HydroTas has 9-years left on the Basslink Services Agreement, and during the last 3-yeasr of this term, Marinus Link will overlap with the first cable, and late in the term, the second cable. The expert report stated that HydroTas has an option to extend for another 15-years.
It is hard to foresee why HydroTas would exercise the extension option, and here is our thinking:
- HydroTas is a key fellow proponent of Marinus Link as it will create the opportunity HydroTas to develop Battery of the Nation
- For HydroTas, maximising the spot price in Tasmania is always a key commercial driver, and barring monopolistic behaviour would endeavour to keep Tasmanian spot prices at a level that makes sense for the organisation and its shareholder
- The investment in Battery of the Nation (a mooted $1bn), will drive HydroTas to extract a fair financial return for its shareholder.
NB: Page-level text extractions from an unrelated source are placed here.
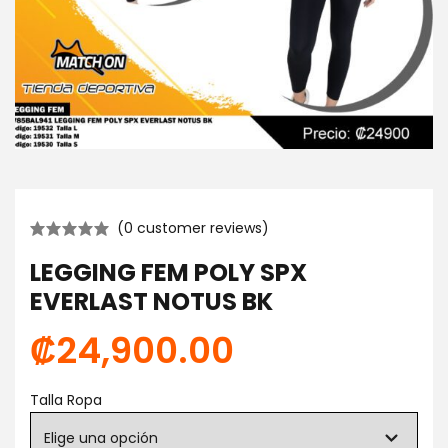
(
0
customer reviews)
LEGGING FEM POLY SPX
EVERLAST NOTUS BK
₡
24,900.00
Talla Ropa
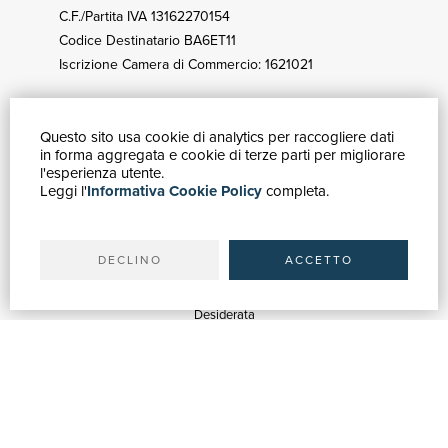
C.F./Partita IVA 13162270154
Codice Destinatario BA6ET11
Iscrizione Camera di Commercio: 1621021
Questo sito usa cookie di analytics per raccogliere dati
GUIDA ACQUISTI
in forma aggregata e cookie di terze parti per migliorare
Catalogo
l'esperienza utente.
Leggi l'
Informativa Cookie Policy
completa.
Ricerca avanzata
Il tuo account
Spedizioni
DECLINO
ACCETTO
SERVIZI
Quotazioni
Desiderata
Servizi alle Biblioteche
Servizi alle Librerie
Servizi Pubblicitari
ASSISTENZA
Aiuto e FAQ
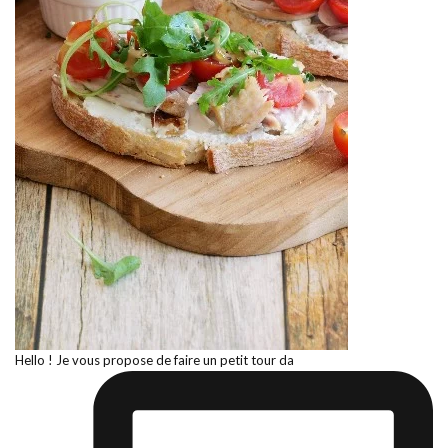
Hello ! Je vous propose de faire un petit tour da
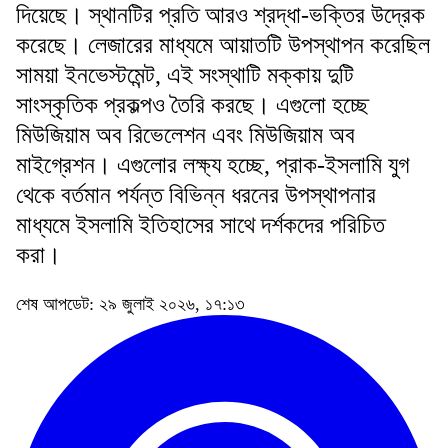
দিয়েছে। স্থানটির প্রতি আরও শ্রদ্ধা-ভক্তির উদ্রেক
করেছে। লেজারের মাধ্যমে আয়াতটি উপস্থাপন করেছিল
সাময়া ইনভেস্টমেন্ট, এই সংস্থাটি মক্কায় দুটি
সাংস্কৃতিক প্রকল্পও তৈরি করছে। এগুলো হচ্ছে
মিউজিয়াম অব রিভেলেশন এবং মিউজিয়াম অব
মাইগ্রেশন। এগুলোর লক্ষ্য হচ্ছে, প্রাক-ইসলামি যুগ
থেকে বর্তমান পর্যন্ত বিভিন্ন ধরনের উপস্থাপনার
মাধ্যমে ইসলামি ইতিহাসের সাথে দর্শকদের পরিচিত
করা।
শেষ আপডেট: ২৯ জুলাই ২০২৬, ১৭:১৩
Consequently, HydroTas' commercial driver will be to maximise revenue in a holistic manner which means generating more energy (either used in Tasmania or sent to Victoria) at a much higher price than the cost to pump, or catch and process water
- HydroTas will continue to want low prices for pumping and higher prices when dispatching, just like Basslink; however, it will also have scale to consider. Not all of HydroTas' systems are pump storage, and so it will have the dual driver of wanting the highest price of energy as well as the best value for capacity
- HydroTas can achieve most if not all the objectives of managing energy and capacity by using the regulated Marinus Link, without paying a facility fee to Basslink.
- Basslink will lose market power to maximise the arbitrage between regions, with the advent of Marinus Link.
Below is a worked example of the Before and After Marinus Link scenarios and show that Marinus Link will de-value Basslink, and HydroTas can still achieve financial benefits without having to pay the Basslink Facility Fee:
- In Scenario A, this is before Marinus Link and Basslink can be used to buy from VIC and sell to TAS. In this example, energy is purchased at $50/MWh and sold to VIC for $300/MWh making an arbitrage of $250/MWh per hour for each MW transferred
- In Scenario B, Marinus Link first cable is in place and say 700MW flows from TAS to VIC on the 750MW cable. In this case, the regulated interconnector will transfer energy to VIC, causing the VIC price to drop from $300/MWh to say $102/MWh. TAS price at the same time would be equal to the VIC price less the loss factors, say $100/MWh. If Basslink is dispatched, it will receive the revised VIC price of $102/MWh and make no arbitrage after paying for transmission losses
- In Scenario C, suppose Marinus Link is constrained down to 350MW, then the flow would be reduced to the limit. Suppose Tasmania price fell back to the offered price of say $50/MWh, and VIC needs more generation from other sources and would have to pay a higher price at say $200/MWh. Basslink can now sell at the $200/MWh VIC price after buying at $50/MWh from TAS, making $150/MWh per hour which is less than would have been received Before Marinus Link
The next cab off the rank to buy Basslink is the Tasmanian Government, however the "Energy and Emissions Reduction Minister Guy Barnett said the government's primary objective was to have a financially stable and competent operator and did not intend to purchase the cable."
It is our conclusion that HydroTas is an unlikely buyer (unless the price was right), is not likely to exercise the extension option (unless at a substantially reduced price), and if the Tas Government is not interested, then that leads to any opportunistic buyer.
If any potential buyer believes that Marinus Link will come, then the value of Basslink will be substantially written down, and conversely, a higher price bid is likely to only come from a party that is a non-believer in Marinus Link and Battery of the Nation. Such a person is unlikely to live in Tasmania.